I also noticed you are unnecessarily complicating your use of OpenURI. You don't have to parse the URL using URI before passing it to open. Just pass the URL string.
require 'open-uri'
fname = File.basename($0) << '.' << $$.to_s
File.open(fname, 'wb') do |fo|
fo.print open("http://recordtemple.com.s3.amazonaws.com/music/745/original/The%20Stranger.mp3?1292096514").read
end
c = TagLib2::File.new(fname)
# do more processing...
File.delete(fname)
I don't have TagLib2 installed but I ran the rest of the code and the mp3 file downloaded to my disk and is playable. The File.delete would clean up afterwards, which should put you in the state you want to be in.

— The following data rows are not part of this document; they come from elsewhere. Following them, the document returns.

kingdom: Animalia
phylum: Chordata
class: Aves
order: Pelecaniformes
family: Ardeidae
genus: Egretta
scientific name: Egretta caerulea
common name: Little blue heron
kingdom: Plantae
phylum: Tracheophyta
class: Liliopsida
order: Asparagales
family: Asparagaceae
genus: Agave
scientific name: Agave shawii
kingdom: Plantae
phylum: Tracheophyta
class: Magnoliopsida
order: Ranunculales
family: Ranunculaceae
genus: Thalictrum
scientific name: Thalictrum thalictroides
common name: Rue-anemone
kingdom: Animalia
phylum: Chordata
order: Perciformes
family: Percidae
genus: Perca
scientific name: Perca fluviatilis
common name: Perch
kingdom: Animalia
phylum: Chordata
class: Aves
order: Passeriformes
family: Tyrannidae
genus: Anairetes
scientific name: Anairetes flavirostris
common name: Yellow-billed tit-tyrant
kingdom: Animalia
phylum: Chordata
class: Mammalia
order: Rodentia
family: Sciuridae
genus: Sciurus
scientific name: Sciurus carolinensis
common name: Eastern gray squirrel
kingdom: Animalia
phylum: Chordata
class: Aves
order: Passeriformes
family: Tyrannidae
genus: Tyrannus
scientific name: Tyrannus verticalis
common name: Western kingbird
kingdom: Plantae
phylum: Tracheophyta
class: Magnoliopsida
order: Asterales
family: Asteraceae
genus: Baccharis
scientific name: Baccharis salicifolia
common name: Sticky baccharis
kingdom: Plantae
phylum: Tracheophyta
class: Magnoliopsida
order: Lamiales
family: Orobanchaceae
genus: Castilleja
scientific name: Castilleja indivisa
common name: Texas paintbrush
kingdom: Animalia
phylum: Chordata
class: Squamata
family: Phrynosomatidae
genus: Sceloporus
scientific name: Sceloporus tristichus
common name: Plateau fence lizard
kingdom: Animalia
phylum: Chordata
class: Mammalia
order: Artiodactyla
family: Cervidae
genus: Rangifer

This solution isn't going to work much longer. Paperclip > 3.0.0 has removed to_file. I'm using S3 & Heroku. What I ended up doing was copying the file to a temporary location and parsing it from there. Here is my code:
dest = Tempfile.new(upload.spreadsheet_file_name)
dest.binmode
upload.spreadsheet.copy_to_local_file(:default_style, dest.path)
file_loc = dest.path
...
CSV.foreach(file_loc, :headers => true, :skip_blanks => true) do |row|}
This seems to work instead of open-URI:
Mp3Info.open(mp3.to_file.path) do |mp3info|
puts mp3info.tag.artist
end
Paperclip has a to_file method that downloads the file from S3.